In the texts discussed in the last section the female reproductive organs take on the symbolic weight of gender difference. The uterus represents woman’s social, moral, physiological and anatomical capabilities. It is the centre of the female economy, permeating out to all other functions. One of these functions which was seen to be particularly important in defining sexual difference was the nervous system. As we have already seen in Springthorpe’s text ’Climacteric Neurosis’ (1886), the female reproductive system could be understood to have a traumatic effect on the nervous system. In this section I trace how the female nervous system was understood in relation to the reproductive system. I look looks at how women were seen to suffer from various disorders, especially hysterical, as an outcome of the perception of the female body as an unstable economy, subject to constant internal variation, and the likelihood of disorder further enhanced by the greater delicacy and sensitivity which were thought to characterize female nerves.

The question I am asking in my reading of these texts is how far the female body’s periodicity influences and is influenced by nervous disorders and did gynaecological and obstetrical discourse produce a physiological basis for what was generally held to be women’s greater emotional volatility? I look at the example of hysteria as a nervous disorder which is intimately linked with the female body, almost to the extent of it being defined as a normal state

of the female body, providing an image of woman as always lacking and in need of control. My reason for focusing on hysteria are twofold: one is that hysteria has been a subject of great interest both historically and in contemporary literature on gender difference; and, secondly, the physiological explanation of hysteria has been side-stepped in favour of the psychoanalytical or post-Freudian view. In my study of hysteria I look at the physiological basis rather than at the unconcious in order to see how hysteria was associated with gynaecological issues.

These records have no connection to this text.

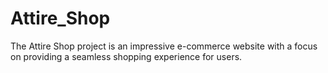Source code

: # Attire_Shop
 The Attire Shop project is an impressive e-commerce website with a focus on providing a seamless shopping experience for users. 
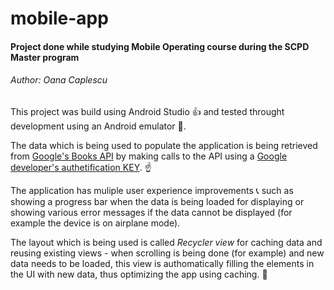 # mobile-app
#### Project done while studying Mobile Operating course during the SCPD Master program

###### Author: Oana Caplescu

This project was build using Android Studio :+1: and tested throught development using an Android emulator :iphone:.

The data which is being used to populate the application is being retrieved from [Google's Books API](https://developers.google.com/books/) by making calls to the API using a [Google developer's authetification KEY](https://cloud.google.com/docs/authentication/api-keys). :point_up:

The application has muliple user experience improvements :telephone_receiver: such as showing a progress bar when the data is being loaded for displaying or showing various error messages if the data cannot be displayed (for example the device is on airplane mode). 

The layout which is being used is called _Recycler view_ for caching data and reusing existing views - when scrolling is being done (for example) and new data needs to be loaded, this view is authomatically filling the elements in the UI with new data, thus optimizing the app using caching. :raised_hands:
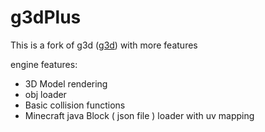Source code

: # g3dPlus 

This is a fork of g3d ([g3d](https://github.com/groverburger/g3d)) with more features 

engine features:

- 3D Model rendering
- obj loader
- Basic collision functions
- Minecraft java Block ( json file ) loader with uv mapping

During the late 19th century there were two modes of understanding the female nervous system. One saw the reproductive organs as peripheral irritants to the central nervous system. The ovaries and uterus were seen as particularly disruptive end organs in the economy of the body. The other model saw the whole female body as an impressionable medium, more vulnerable to nervous disorders and emotional states. Here the whole feminine condition is treated as nervously unstable. The two models existed concurrently but I would argue that over the period there is a general shift toward the second way of understanding nervous disorders as the focus extended from the reproductive organs to the physiology of the whole female body as permeated by its reproductivity.

Examples of the first way of perceiving the body are Springthorpe’s explanation of menopausal disorders in ’Climacteric Neurosis’ (1886) and of epilepsy in ’Treatment of Epilepsy by Removal of Peripheral Irritants (1887)’. In the first text, as discussed above, the reproductive system alters the smooth functioning of the nervous system. The nervous system is described as a neutral function with the reproductive function the point of femaleness and therefore difference. The female body is made more prone to emotional instability by the functioning of this end organ. Similarly, in his 1887 text an ’ovarian’ and ’uterine’ irritation are ’looked for’ in order to treat epilepsy. The description of epilepsy is applied to a neutral body; it is an ’irregular overflow’ of messages to the ’nerve area ... in communication with a great number of cells and sensory nerves generally’. (Springthorpe,1886:177) In the female body it is the generative organs which are understood to produce the imbalance. In other studies he links menstrual and uterine irritants as a common cause of epilepsy. In this study eleven out of nineteen cases of epilepsy were diagnosed as being produced by an ovarian irritant or related to the menstrual period.